Scholz zeigt Landschaftsaufnahmen, die von Weite, Einsamkeit und Verlassenheit geprägt sind: verschneite Felsformationen, ausgetrocknete Flusstäler, menschenleere Felder. In ihrem klaren Bildaufbau wirken die Fotografien zunächst traditionell, beinahe wie Postkarten, gleichzeitig versetzen sie den Betrachter aber in einen irritierenden Zustand der Orientierungslosigkeit. Wo ist das? Wann war das? Morgens oder abends? Heute oder vor hundert Jahren? Der Betrachter giert nach Informationen und Zivilisationszeichen, aber genau diese verwehren ihm Scholz’ Bilder.

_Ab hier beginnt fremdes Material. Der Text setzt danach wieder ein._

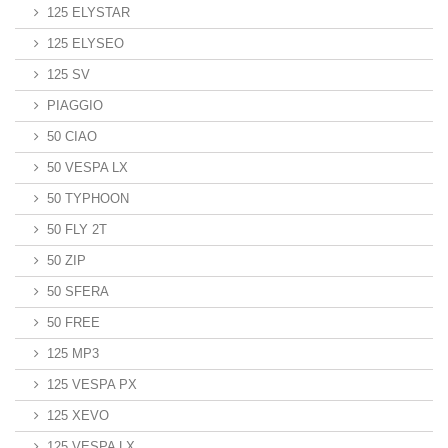
125 ELYSTAR
125 ELYSEO
125 SV
PIAGGIO
50 CIAO
50 VESPA LX
50 TYPHOON
50 FLY 2T
50 ZIP
50 SFERA
50 FREE
125 MP3
125 VESPA PX
125 XEVO
125 VESPA LX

Der ehemalige Schüler Bernd Bechers zeigt die Natur so sachlich-distanziert, dass eine historische Einordnung unmöglich ist. Bei den Schwarz-Weiß-Aufnahmen, die einen Großteil des Bildbandes ausmachen, verstärkt Scholz den Eindruck der Zeitlosigkeit durch eine spezielle Aufnahmetechnik: Er verwendet eine Großbildkamera aus den dreißiger Jahren und entwickelt seine Fotos in einem alten Papiernegativverfahren auf Barytpapier, welches nur blaue Lichtwellen auf das Negativ wirken lässt. Dadurch entstehen eigentümliche schwarz-graue Effekte, die den Landschaften eine unwirkliche Note verleihen und zugleich ein Verkitschen verhindern.

Ein Blick in den Bildindex befriedigt am Ende die Neugier – die Entstehungszeit der Bilder reicht von 1988 bis 2004, die Aufnahmeorte sind über die ganze Welt verteilt. Die spannungsvolle Stille dieser Bilder bleibt aber auch mit diesem Wissen.